When supercharged Focke-Wulf 190s couldn’t stop the threat of bombers Germany turned to aeronautical engineer Kurt Tank. Tank created the Ta 152 which ranked as one of the fasted piston engine fighters of WWII. Its primary function as a high-altitude interceptor with its ability to reach nearly 50,000 feet while climbing at a rate of almost 4,000 feet per minute.
At first glance, the Ta 152 resembles the Focke-Wulf Fw 190 with a longer fuselage. It was built with three variants one for ground attack, one for mid-altitude combat but the primary focus was always for a high-altitude interception. The speed and climb rate made it extremely valuable during the testing phases as designer Kurt Tank discovered.
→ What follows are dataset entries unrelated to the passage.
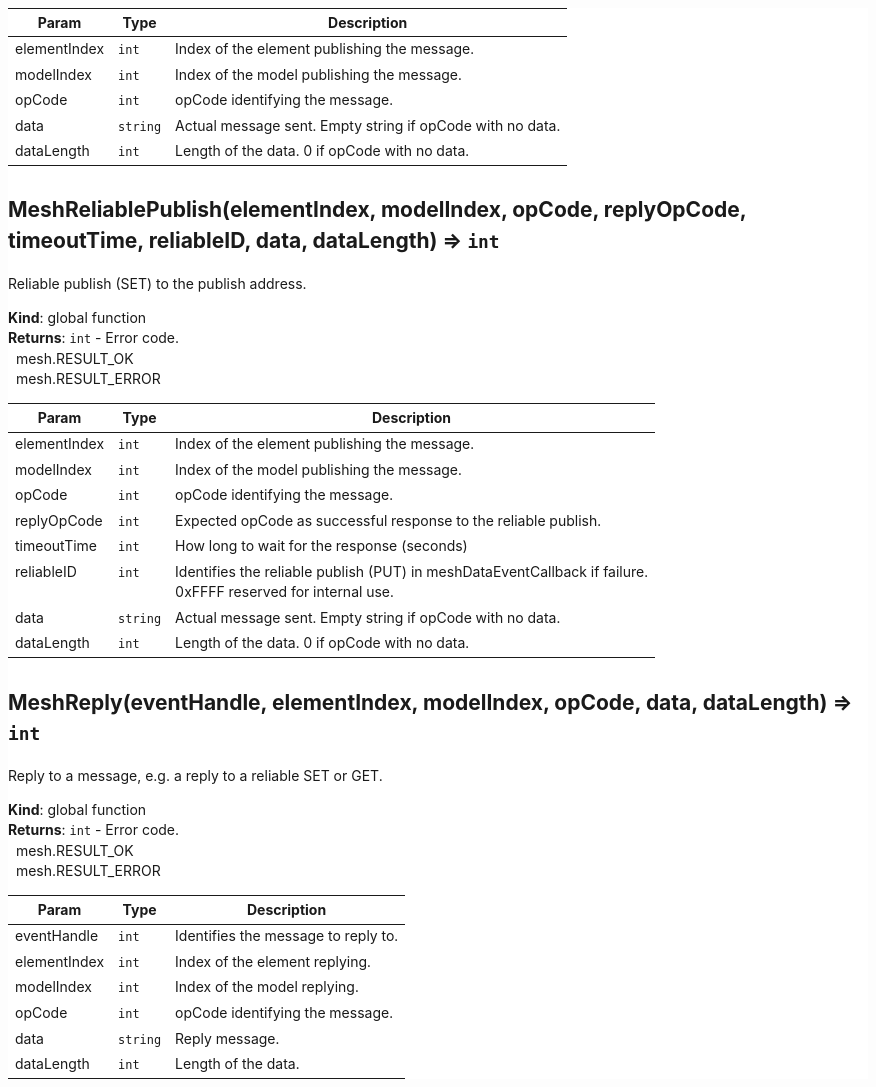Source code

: | Param | Type | Description |
| --- | --- | --- |
| elementIndex | <code>int</code> | Index of the element publishing the message. |
| modelIndex | <code>int</code> | Index of the model  publishing the message. |
| opCode | <code>int</code> | opCode identifying the message. |
| data | <code>string</code> | Actual message sent. Empty string if opCode with no data. |
| dataLength | <code>int</code> | Length of the data. 0 if opCode with no data. |

<a name="MeshReliablePublish"></a>

## MeshReliablePublish(elementIndex, modelIndex, opCode, replyOpCode, timeoutTime, reliableID, data, dataLength) ⇒ <code>int</code>
Reliable publish (SET) to the publish address.

**Kind**: global function  
**Returns**: <code>int</code> - Error code.
<br>&nbsp;&nbsp;mesh.RESULT_OK
<br>&nbsp;&nbsp;mesh.RESULT_ERROR  

| Param | Type | Description |
| --- | --- | --- |
| elementIndex | <code>int</code> | Index of the element publishing the message. |
| modelIndex | <code>int</code> | Index of the model publishing the message. |
| opCode | <code>int</code> | opCode identifying the message. |
| replyOpCode | <code>int</code> | Expected opCode as successful response to the reliable publish. |
| timeoutTime | <code>int</code> | How long to wait for the response (seconds) |
| reliableID | <code>int</code> | Identifies the reliable publish (PUT) in meshDataEventCallback if failure.<br>0xFFFF reserved for internal use. |
| data | <code>string</code> | Actual message sent. Empty string if opCode with no data. |
| dataLength | <code>int</code> | Length of the data. 0 if opCode with no data. |

<a name="MeshReply"></a>

## MeshReply(eventHandle, elementIndex, modelIndex, opCode, data, dataLength) ⇒ <code>int</code>
Reply to a message, e.g. a reply to a reliable SET or GET.

**Kind**: global function  
**Returns**: <code>int</code> - Error code.
<br>&nbsp;&nbsp;mesh.RESULT_OK
<br>&nbsp;&nbsp;mesh.RESULT_ERROR  

| Param | Type | Description |
| --- | --- | --- |
| eventHandle | <code>int</code> | Identifies the message to reply to. |
| elementIndex | <code>int</code> | Index of the element replying. |
| modelIndex | <code>int</code> | Index of the model replying. |
| opCode | <code>int</code> | opCode identifying the message. |
| data | <code>string</code> | Reply message. |
| dataLength | <code>int</code> | Length of the data. |
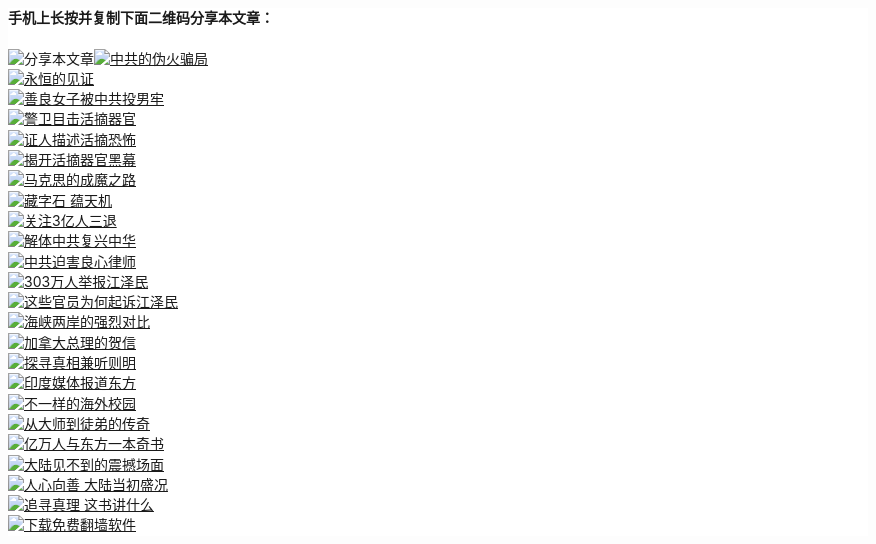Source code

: <strong>手机上长按并复制下面二维码分享本文章：</strong><br><br><img src="http://fo04.szzdcdn.tv/v.php?action=qrcode&url=https://github.com/ekzpmt3266/djy/blob/master/gb/20/7/27/n12285517.md%231" title="分享本文章"></td><td VALIGN=TOP><a href="https://github.com/ekzpmt3266/djy/blob/master/gb/16/1/21/n4622075.md?dfh#1" target="_blank"><img src="https://raw.githubusercontent.com/ekzpmt3266/djy/master/gb/300/wei-f1.jpg" title="中共的伪火骗局"  alt="中共的伪火骗局"></a><br><a href="https://github.com/ekzpmt3266/www/blob/master/README.md?dfh#9" target="_blank"><img src="https://raw.githubusercontent.com/ekzpmt3266/djy/master/gb/300/yong-h.jpg" title="永恒的见证"  alt="永恒的见证"></a><br><a href="https://github.com/ekzpmt3266/djy/blob/master/gb/13/9/29/n3974789.md?dfh#1" target="_blank"><img src="https://raw.githubusercontent.com/ekzpmt3266/djy/master/gb/300/shang-lnz.jpg" title="善良女子被中共投男牢"  alt="善良女子被中共投男牢"></a><br><a href="https://github.com/ekzpmt3266/djy/blob/master/gb/16/3/16/n4663449.md?dfh#1" target="_blank"><img src="https://raw.githubusercontent.com/ekzpmt3266/djy/master/gb/300/huo-z3.jpg" title="警卫目击活摘器官"  alt="警卫目击活摘器官"></a><br><a href="https://github.com/ekzpmt3266/djy/blob/master/gb/16/8/7/n8177641.md?dfh#1" target="_blank"><img src="https://raw.githubusercontent.com/ekzpmt3266/djy/master/gb/300/huo-z4.jpg" title="证人描述活摘恐怖"  alt="证人描述活摘恐怖"></a><br><a href="https://github.com/ekzpmt3266/djy/blob/master/gb/10/4/19/n2881569.md?dfh#1" target="_blank"><img src="https://raw.githubusercontent.com/ekzpmt3266/djy/master/gb/300/huo-z1.jpg" title="揭开活摘器官黑幕"  alt="揭开活摘器官黑幕"></a><br><a href="https://github.com/ekzpmt3266/djy/blob/master/gb/10/11/7/n3077476.md?dfh#1" target="_blank"><img src="https://raw.githubusercontent.com/ekzpmt3266/djy/master/gb/300/ma-ks.jpg" title="马克思的成魔之路"  alt="马克思的成魔之路"></a><br><a href="https://github.com/ekzpmt3266/djy/blob/master/gb/14/6/9/n4173977.md?dfh#1" target="_blank"><img src="https://raw.githubusercontent.com/ekzpmt3266/djy/master/gb/300/chang-zs.jpg" title="藏字石 蕴天机"  alt="藏字石 蕴天机"></a><br><a href="https://github.com/ekzpmt3266/djy/blob/master/gb/18/5/10/n10381511.md?dfh#1" target="_blank"><img src="https://raw.githubusercontent.com/ekzpmt3266/djy/master/gb/300/st1.jpg" title="关注3亿人三退"  alt="关注3亿人三退"></a><br><a href="https://github.com/ekzpmt3266/djy/blob/master/gb/18/3/21/n10237682.md?dfh#1" target="_blank"><img src="https://raw.githubusercontent.com/ekzpmt3266/djy/master/gb/300/jie-t.jpg" title="解体中共复兴中华"  alt="解体中共复兴中华"></a><br><a href="https://github.com/ekzpmt3266/djy/blob/master/gb/9/2/9/n2422991.md?dfh#1" target="_blank"><img src="https://raw.githubusercontent.com/ekzpmt3266/djy/master/gb/300/gao-zs.jpg" title="中共迫害良心律师"  alt="中共迫害良心律师"></a><br><a href="https://github.com/ekzpmt3266/djy/blob/master/gb/18/12/9/n10900044.md?dfh#1" target="_blank"><img src="https://raw.githubusercontent.com/ekzpmt3266/djy/master/gb/300/sj1.jpg" title="303万人举报江泽民"  alt="303万人举报江泽民"></a><br><a href="https://github.com/ekzpmt3266/djy/blob/master/gb/18/8/28/n10672014.md?dfh#1" target="_blank"><img src="https://raw.githubusercontent.com/ekzpmt3266/djy/master/gb/300/sj2.jpg" title="这些官员为何起诉江泽民"  alt="这些官员为何起诉江泽民"></a><br><a href="https://github.com/ekzpmt3266/djy/blob/master/gb/8/12/18/n2367165.md?dfh#1" target="_blank"><img src="https://raw.githubusercontent.com/ekzpmt3266/djy/master/gb/300/liangan.jpg" title="海峡两岸的强烈对比"  alt="海峡两岸的强烈对比"></a><br><a href="https://github.com/ekzpmt3266/djy/blob/master/gb/15/12/10/n4593139.md?dfh#1" target="_blank"><img src="https://raw.githubusercontent.com/ekzpmt3266/djy/master/gb/300/jia-ndzl.jpg" title="加拿大总理的贺信"  alt="加拿大总理的贺信"></a><br><a href="https://github.com/ekzpmt3266/djy/blob/master/gb/11/6/17/n3289382.md?dfh#1" target="_blank"><img src="https://raw.githubusercontent.com/ekzpmt3266/djy/master/gb/300/xiao-wd.jpg" title="探寻真相兼听则明"  alt="探寻真相兼听则明"></a><br><a href="https://github.com/ekzpmt3266/djy/blob/master/gb/18/10/27/n10812623.md?dfh#1" target="_blank"><img src="https://raw.githubusercontent.com/ekzpmt3266/djy/master/gb/300/yindu.jpg" title="印度媒体报道东方"  alt="印度媒体报道东方"></a><br><a href="https://github.com/ekzpmt3266/djy/blob/master/gb/18/6/9/n10469652.md?dfh#1" target="_blank"><img src="https://raw.githubusercontent.com/ekzpmt3266/djy/master/gb/300/xie-j.jpg" title="不一样的海外校园"  alt="不一样的海外校园"></a><br><a href="https://github.com/ekzpmt3266/djy/blob/master/gb/7/4/5/n1669415.md?dfh#1" target="_blank"><img src="https://raw.githubusercontent.com/ekzpmt3266/djy/master/gb/300/li-up.jpg" title="从大师到徒弟的传奇"  alt="从大师到徒弟的传奇"></a><br><a href="https://github.com/ekzpmt3266/djy/blob/master/gb/17/5/26/n9191512.md?dfh#1" target="_blank"><img src="https://raw.githubusercontent.com/ekzpmt3266/djy/master/gb/300/zfl2.jpg" title="亿万人与东方一本奇书"  alt="亿万人与东方一本奇书"></a><br><a href="https://github.com/ekzpmt3266/djy/blob/master/gb/13/11/27/n4020290.md?dfh#1" target="_blank"><img src="https://raw.githubusercontent.com/ekzpmt3266/djy/master/gb/300/zhen-h.jpg" title="大陆见不到的震撼场面"  alt="大陆见不到的震撼场面"></a><br><a href="https://github.com/ekzpmt3266/djy/blob/master/gb/15/7/17/n4482910.md?dfh#1" target="_blank"><img src="https://raw.githubusercontent.com/ekzpmt3266/djy/master/gb/300/dalu-sk.jpg" title="人心向善 大陆当初盛况"  alt="人心向善 大陆当初盛况"></a><br><a href="https://github.com/ekzpmt3266/djy/blob/master/gb/19/1/5/n10955468.md?dfh#1" target="_blank"><img src="https://raw.githubusercontent.com/ekzpmt3266/djy/master/gb/300/zfl1.jpg" title="追寻真理 这书讲什么"  alt="追寻真理 这书讲什么"></a><br><a href="https://github.com/ekzpmt3266/www/blob/master/README.md?dfh#1" target="_blank"><img src="https://raw.githubusercontent.com/ekzpmt3266/djy/master/gb/300/fq1.jpg" title="下载免费翻墙软件"  alt="下载免费翻墙软件"></a><br></td></tr></table>
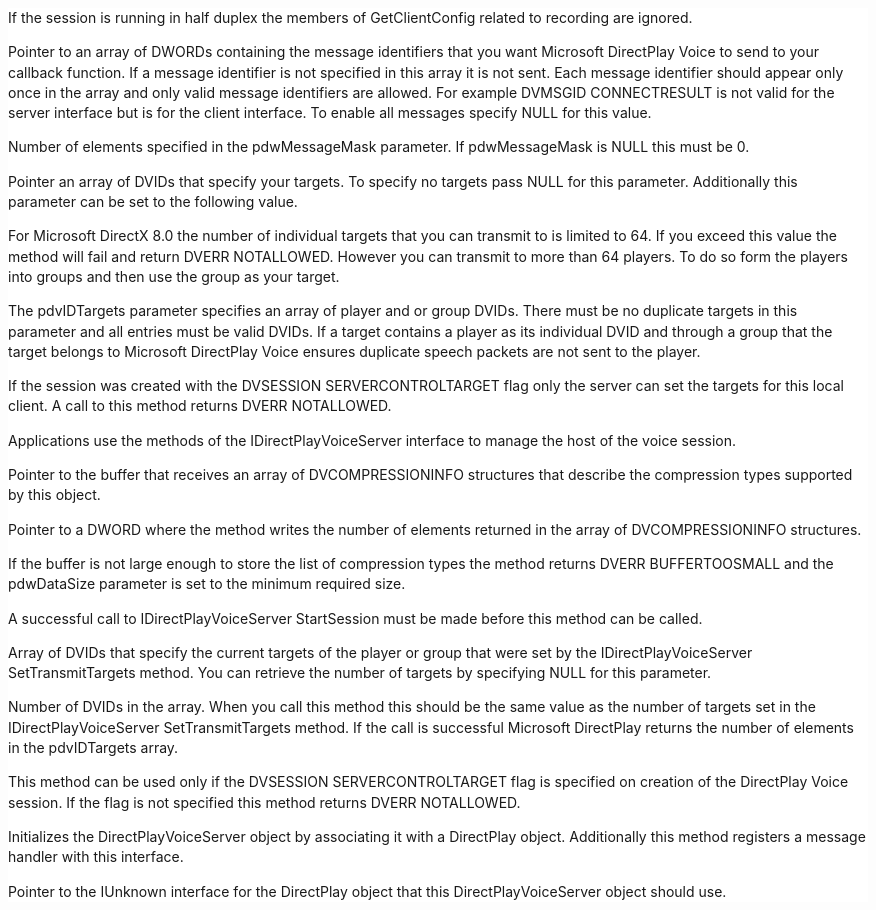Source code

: If the session is running in half duplex the members of GetClientConfig related to recording are ignored.

Pointer to an array of DWORDs containing the message identifiers that you want Microsoft DirectPlay Voice to send to your callback function. If a message identifier is not specified in this array it is not sent. Each message identifier should appear only once in the array and only valid message identifiers are allowed. For example DVMSGID CONNECTRESULT is not valid for the server interface but is for the client interface. To enable all messages specify NULL for this value.

Number of elements specified in the pdwMessageMask parameter. If pdwMessageMask is NULL this must be 0.

Pointer an array of DVIDs that specify your targets. To specify no targets pass NULL for this parameter. Additionally this parameter can be set to the following value.

For Microsoft DirectX 8.0 the number of individual targets that you can transmit to is limited to 64. If you exceed this value the method will fail and return DVERR NOTALLOWED. However you can transmit to more than 64 players. To do so form the players into groups and then use the group as your target.

The pdvIDTargets parameter specifies an array of player and or group DVIDs. There must be no duplicate targets in this parameter and all entries must be valid DVIDs. If a target contains a player as its individual DVID and through a group that the target belongs to Microsoft DirectPlay Voice ensures duplicate speech packets are not sent to the player.

If the session was created with the DVSESSION SERVERCONTROLTARGET flag only the server can set the targets for this local client. A call to this method returns DVERR NOTALLOWED.

Applications use the methods of the IDirectPlayVoiceServer interface to manage the host of the voice session.

Pointer to the buffer that receives an array of DVCOMPRESSIONINFO structures that describe the compression types supported by this object.

Pointer to a DWORD where the method writes the number of elements returned in the array of DVCOMPRESSIONINFO structures.

If the buffer is not large enough to store the list of compression types the method returns DVERR BUFFERTOOSMALL and the pdwDataSize parameter is set to the minimum required size.

A successful call to IDirectPlayVoiceServer StartSession must be made before this method can be called.

Array of DVIDs that specify the current targets of the player or group that were set by the IDirectPlayVoiceServer SetTransmitTargets method. You can retrieve the number of targets by specifying NULL for this parameter.

Number of DVIDs in the array. When you call this method this should be the same value as the number of targets set in the IDirectPlayVoiceServer SetTransmitTargets method. If the call is successful Microsoft DirectPlay returns the number of elements in the pdvIDTargets array.

This method can be used only if the DVSESSION SERVERCONTROLTARGET flag is specified on creation of the DirectPlay Voice session. If the flag is not specified this method returns DVERR NOTALLOWED.

Initializes the DirectPlayVoiceServer object by associating it with a DirectPlay object. Additionally this method registers a message handler with this interface.

Pointer to the IUnknown interface for the DirectPlay object that this DirectPlayVoiceServer object should use.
“In December 1944, while flying between Langenhagen and Cottbus at the controls of one of the first aircraft, Kurt Tank was intercepted by a pair of American P-51 Mustangs. His tactics for escape were extremely simple. Tank pressed the button which activated his MW 50 boost, opened the throttle wide, and quickly left the Mustangs far behind in a cloud of blue smoke.”
Ultimately the downfall of the Ta 152 was coming too little too late to help the Germans win the war effort. Only 43 of them were built and only one surviving model remains to this day located in the National Air and Space Museum.